__Excerpt provided__:
Leading in Harmony with Human Nature
- Robert Maguire
- Jul 9, 2020
- 7 min read
Updated: Jul 16, 2020
Why we fear change and reframing for success!
Human nature causes us to fear change and oppose it, but humans are also hardwired to fight for survival using more and more novel ways of competing for resources. The popular author and motivational speaker Simon Sinek says that in order to get the best from employees, leaders need to make them feel safe. However, research suggests this is only partially true. Nigel Nicholson, professor of organizational behavior, says our ancestors weren’t big risk takers. A status quo was favored in most cases as change in ancient times meant an increase in uncertainty and the possibility of basic needs being unfulfilled such as lack of food, shelter or even worse threat from predators, natural disaster or other human beings. However, this doesn’t mean humans weren’t curious about the world or never explored. Nicholson says when circumstances felt safe that’s very likely just what we did and we see this behavior in children; they can be quite adventurous when confident an adult will protect them from harm.
In today’s world of advanced tools and mass cooperation, even though change receives a great deal of publicity, behavioral psychologists are not surprised by the fact that almost everyone still resists it. Nicholson summarizes this fear of change by saying that most people avoid loss when they are comfortable in life but fight furiously when survival requires them to do so. Reaching adulthood means there’s no one watching over our shoulder anymore but equally we’re not fighting for survival in the way our ancestors were. The result is a bell curve where most people avoid risk except when threatened.

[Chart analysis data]
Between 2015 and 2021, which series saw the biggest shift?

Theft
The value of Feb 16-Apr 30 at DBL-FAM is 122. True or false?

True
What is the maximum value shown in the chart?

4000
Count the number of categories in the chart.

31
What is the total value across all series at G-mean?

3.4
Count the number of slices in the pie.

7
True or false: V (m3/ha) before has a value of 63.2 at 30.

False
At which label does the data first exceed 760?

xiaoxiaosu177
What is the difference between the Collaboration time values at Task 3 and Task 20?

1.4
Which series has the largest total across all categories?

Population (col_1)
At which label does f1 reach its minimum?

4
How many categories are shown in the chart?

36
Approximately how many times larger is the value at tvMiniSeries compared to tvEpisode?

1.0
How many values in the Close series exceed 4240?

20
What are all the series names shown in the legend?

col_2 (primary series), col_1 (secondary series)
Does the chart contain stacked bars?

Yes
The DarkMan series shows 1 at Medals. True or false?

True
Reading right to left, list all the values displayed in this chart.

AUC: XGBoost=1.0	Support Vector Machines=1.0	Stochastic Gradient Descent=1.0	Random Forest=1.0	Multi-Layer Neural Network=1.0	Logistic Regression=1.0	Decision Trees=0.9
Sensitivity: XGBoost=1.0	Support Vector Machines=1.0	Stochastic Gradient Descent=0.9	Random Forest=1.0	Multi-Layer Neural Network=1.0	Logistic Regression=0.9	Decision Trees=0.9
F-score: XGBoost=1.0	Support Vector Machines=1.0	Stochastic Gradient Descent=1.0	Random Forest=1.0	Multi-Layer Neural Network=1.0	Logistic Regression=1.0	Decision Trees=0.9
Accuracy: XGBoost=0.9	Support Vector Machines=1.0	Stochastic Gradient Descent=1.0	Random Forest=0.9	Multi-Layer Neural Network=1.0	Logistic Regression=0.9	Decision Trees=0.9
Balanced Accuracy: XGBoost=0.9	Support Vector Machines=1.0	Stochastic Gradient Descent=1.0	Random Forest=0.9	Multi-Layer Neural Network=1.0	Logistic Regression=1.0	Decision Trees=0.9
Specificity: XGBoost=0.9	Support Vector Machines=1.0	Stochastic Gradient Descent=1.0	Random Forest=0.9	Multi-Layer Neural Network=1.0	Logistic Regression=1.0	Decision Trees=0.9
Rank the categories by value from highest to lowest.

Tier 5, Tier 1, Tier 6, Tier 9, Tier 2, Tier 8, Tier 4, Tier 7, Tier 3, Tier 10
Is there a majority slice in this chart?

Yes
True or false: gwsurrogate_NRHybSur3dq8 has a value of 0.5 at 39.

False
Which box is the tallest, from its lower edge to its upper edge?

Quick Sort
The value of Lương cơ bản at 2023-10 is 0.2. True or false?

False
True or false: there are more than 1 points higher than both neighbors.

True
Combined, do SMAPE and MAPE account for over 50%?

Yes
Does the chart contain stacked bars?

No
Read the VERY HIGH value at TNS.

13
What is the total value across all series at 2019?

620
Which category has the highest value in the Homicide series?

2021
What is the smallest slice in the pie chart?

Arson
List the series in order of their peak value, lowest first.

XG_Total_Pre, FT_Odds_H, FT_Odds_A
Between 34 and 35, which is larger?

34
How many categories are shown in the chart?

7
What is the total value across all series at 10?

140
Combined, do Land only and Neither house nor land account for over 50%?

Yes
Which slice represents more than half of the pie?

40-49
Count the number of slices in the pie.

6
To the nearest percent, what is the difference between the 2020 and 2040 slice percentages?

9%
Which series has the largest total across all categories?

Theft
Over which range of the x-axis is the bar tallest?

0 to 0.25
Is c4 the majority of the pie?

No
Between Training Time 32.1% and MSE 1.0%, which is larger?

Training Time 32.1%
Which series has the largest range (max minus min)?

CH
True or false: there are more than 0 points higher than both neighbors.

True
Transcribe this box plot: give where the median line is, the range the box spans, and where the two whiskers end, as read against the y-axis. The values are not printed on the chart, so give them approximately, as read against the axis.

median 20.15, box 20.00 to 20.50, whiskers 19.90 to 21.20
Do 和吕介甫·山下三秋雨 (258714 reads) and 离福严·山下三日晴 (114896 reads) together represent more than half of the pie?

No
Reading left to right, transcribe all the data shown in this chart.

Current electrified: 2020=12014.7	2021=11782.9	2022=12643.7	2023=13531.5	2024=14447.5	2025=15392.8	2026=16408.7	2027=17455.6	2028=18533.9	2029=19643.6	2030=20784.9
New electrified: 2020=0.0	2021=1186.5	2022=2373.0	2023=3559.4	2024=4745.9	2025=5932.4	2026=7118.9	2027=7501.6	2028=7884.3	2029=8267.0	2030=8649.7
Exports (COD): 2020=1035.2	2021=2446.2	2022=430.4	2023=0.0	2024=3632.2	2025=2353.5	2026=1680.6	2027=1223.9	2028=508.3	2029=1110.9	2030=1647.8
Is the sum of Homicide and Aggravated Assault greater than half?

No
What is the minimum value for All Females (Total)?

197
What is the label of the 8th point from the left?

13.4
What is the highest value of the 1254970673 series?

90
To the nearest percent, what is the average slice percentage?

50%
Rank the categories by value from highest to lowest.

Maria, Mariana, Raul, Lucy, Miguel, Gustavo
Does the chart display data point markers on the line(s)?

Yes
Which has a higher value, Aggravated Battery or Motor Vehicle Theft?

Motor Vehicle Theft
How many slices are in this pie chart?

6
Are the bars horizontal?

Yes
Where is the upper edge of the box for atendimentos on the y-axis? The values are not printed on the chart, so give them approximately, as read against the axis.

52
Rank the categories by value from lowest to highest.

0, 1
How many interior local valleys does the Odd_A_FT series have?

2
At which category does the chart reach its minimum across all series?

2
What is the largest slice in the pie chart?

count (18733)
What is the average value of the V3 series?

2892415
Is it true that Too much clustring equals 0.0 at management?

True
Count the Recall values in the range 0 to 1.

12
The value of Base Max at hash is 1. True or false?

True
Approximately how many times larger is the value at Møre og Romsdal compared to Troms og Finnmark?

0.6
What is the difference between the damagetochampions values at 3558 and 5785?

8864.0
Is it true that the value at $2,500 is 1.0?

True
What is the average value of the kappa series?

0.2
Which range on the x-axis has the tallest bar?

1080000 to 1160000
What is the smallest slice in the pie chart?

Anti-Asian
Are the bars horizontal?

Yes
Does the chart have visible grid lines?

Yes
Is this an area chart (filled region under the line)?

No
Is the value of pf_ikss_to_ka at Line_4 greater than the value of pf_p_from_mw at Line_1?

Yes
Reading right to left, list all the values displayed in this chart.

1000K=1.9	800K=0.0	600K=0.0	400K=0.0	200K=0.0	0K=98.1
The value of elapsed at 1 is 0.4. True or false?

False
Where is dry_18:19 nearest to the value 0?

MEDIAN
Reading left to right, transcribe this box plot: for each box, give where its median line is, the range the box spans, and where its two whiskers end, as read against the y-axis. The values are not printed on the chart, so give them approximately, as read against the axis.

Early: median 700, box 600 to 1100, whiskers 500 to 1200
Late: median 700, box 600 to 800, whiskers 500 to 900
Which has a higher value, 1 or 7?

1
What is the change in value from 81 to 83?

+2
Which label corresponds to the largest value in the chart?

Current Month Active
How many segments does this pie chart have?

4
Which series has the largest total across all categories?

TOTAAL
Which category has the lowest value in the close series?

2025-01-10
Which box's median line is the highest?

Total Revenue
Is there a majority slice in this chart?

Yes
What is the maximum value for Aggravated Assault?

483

__Task description__: Return the passage of the article on leading in harmony with human nature above, from "In today’s world" to "except when threatened.", copied word for word.

__Response__:
In today’s world of advanced tools and mass cooperation, even though change receives a great deal of publicity, behavioral psychologists are not surprised by the fact that almost everyone still resists it. Nicholson summarizes this fear of change by saying that most people avoid loss when they are comfortable in life but fight furiously when survival requires them to do so. Reaching adulthood means there’s no one watching over our shoulder anymore but equally we’re not fighting for survival in the way our ancestors were. The result is a bell curve where most people avoid risk except when threatened.